And that device is the Windows Phone. The Zune's interface was so user-friendly that Microsoft decided to use it as a base for their phone's OS and other projects.
Those projects were the Microsoft Surface tablet and a particular operating system called Windows 8.
But, the cycle repeated itself. Zune's offspring were just as bad. Just as flawed. Like a family tree of talented individuals born just a bit too late, Microsoft's attempts at breaking new grounds always come up short.
We all know what happened to the Windows Phone. Well, no. Most of us don't, because, like most Microsoft products aimed at battling with Apple, people weren't interested. It just disappeared.
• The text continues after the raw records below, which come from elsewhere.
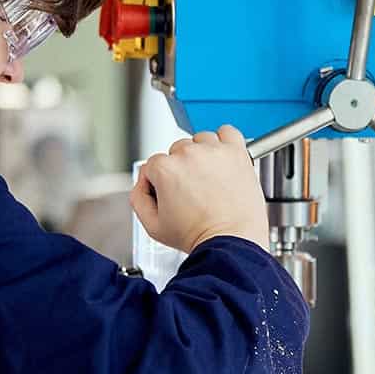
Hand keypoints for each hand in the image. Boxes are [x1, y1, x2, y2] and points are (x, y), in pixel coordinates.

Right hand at [131, 126, 270, 253]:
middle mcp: (189, 155)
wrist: (231, 241)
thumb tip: (142, 182)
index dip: (159, 181)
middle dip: (181, 168)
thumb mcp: (153, 226)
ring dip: (202, 154)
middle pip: (177, 150)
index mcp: (166, 169)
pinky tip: (222, 159)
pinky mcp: (236, 153)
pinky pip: (227, 132)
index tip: (171, 193)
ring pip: (200, 141)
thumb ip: (138, 199)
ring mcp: (214, 152)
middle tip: (192, 190)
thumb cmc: (198, 235)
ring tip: (209, 178)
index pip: (154, 164)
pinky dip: (224, 142)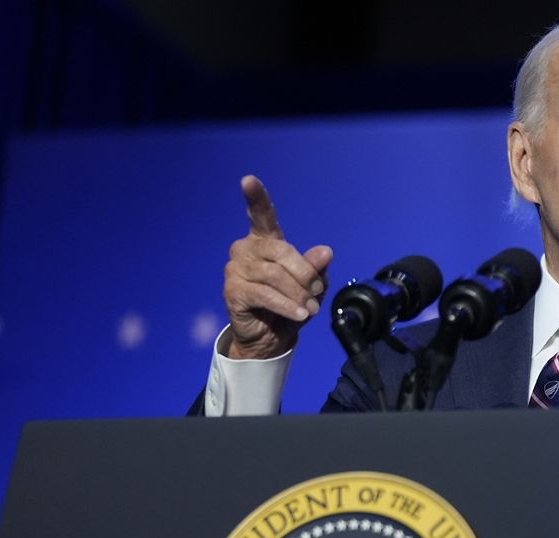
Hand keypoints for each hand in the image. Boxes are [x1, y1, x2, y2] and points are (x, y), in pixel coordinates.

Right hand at [223, 175, 332, 358]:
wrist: (271, 336)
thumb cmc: (291, 303)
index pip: (260, 215)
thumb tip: (325, 252)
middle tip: (317, 293)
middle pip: (282, 252)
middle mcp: (245, 249)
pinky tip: (300, 315)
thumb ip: (316, 268)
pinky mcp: (232, 291)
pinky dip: (288, 306)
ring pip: (275, 276)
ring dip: (299, 295)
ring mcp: (235, 269)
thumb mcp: (311, 286)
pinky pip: (266, 295)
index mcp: (265, 240)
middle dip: (305, 275)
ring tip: (310, 309)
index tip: (248, 180)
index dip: (256, 197)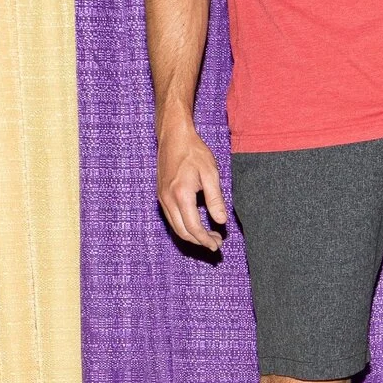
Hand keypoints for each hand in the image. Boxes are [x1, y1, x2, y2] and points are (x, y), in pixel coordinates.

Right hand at [156, 120, 227, 250]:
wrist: (173, 137)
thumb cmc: (194, 152)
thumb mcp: (210, 174)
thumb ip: (215, 199)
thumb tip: (221, 221)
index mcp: (181, 195)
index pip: (193, 227)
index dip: (205, 239)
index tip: (217, 244)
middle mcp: (167, 200)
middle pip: (182, 231)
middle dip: (199, 241)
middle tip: (216, 243)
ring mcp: (161, 198)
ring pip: (175, 226)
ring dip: (191, 235)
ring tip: (209, 237)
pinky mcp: (160, 195)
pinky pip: (171, 217)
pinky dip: (183, 226)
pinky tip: (196, 225)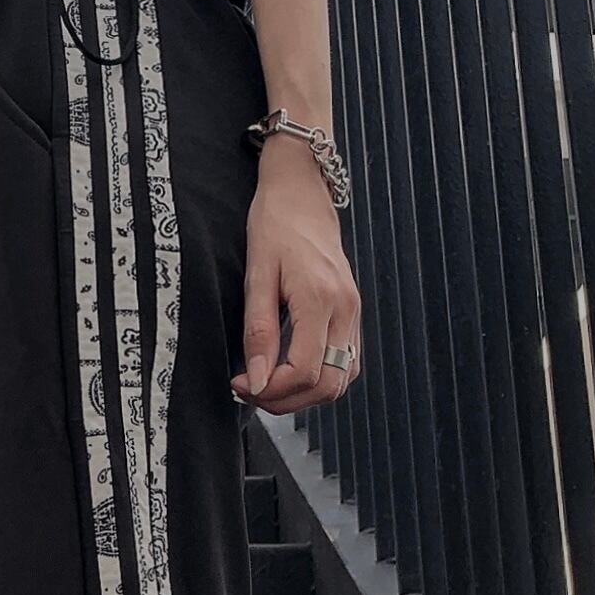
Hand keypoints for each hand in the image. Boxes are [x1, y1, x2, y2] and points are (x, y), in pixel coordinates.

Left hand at [232, 137, 360, 414]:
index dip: (270, 390)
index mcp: (321, 299)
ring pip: (339, 381)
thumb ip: (259, 331)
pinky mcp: (353, 314)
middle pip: (326, 385)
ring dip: (303, 396)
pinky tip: (290, 372)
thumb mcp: (257, 275)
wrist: (303, 193)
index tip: (240, 384)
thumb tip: (257, 380)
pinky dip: (318, 380)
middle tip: (251, 391)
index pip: (304, 371)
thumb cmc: (274, 226)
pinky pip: (344, 365)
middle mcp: (345, 310)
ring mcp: (354, 313)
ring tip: (267, 384)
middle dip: (286, 401)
The Microsoft Surface is the same story. It was battling the iPad, of all things, a couple of years too late. It was a lost battle from the start. Then, there's Windows 8. While, as an operating system, we can't say anything bad about it, we can't say anything good, either. It survived under the radar, relegated to office spaces and home users who didn't have a choice but to use it. In this case, that's a good thing.
As for the device itself, some Zunes still survive, believe it or not. You can buy them on Amazon and join the select few aficionados who still use them. Some have even tattooed their love for the device, but we recommend against that.
In the end, the Zune was good. It just came at a time when being good wasn't enough. But it did leave us a lot of lessons: if you want to change the consumer world, you better have an excellent idea and believe in it. Also, be sure it can tell time and, just don't paint it like poop.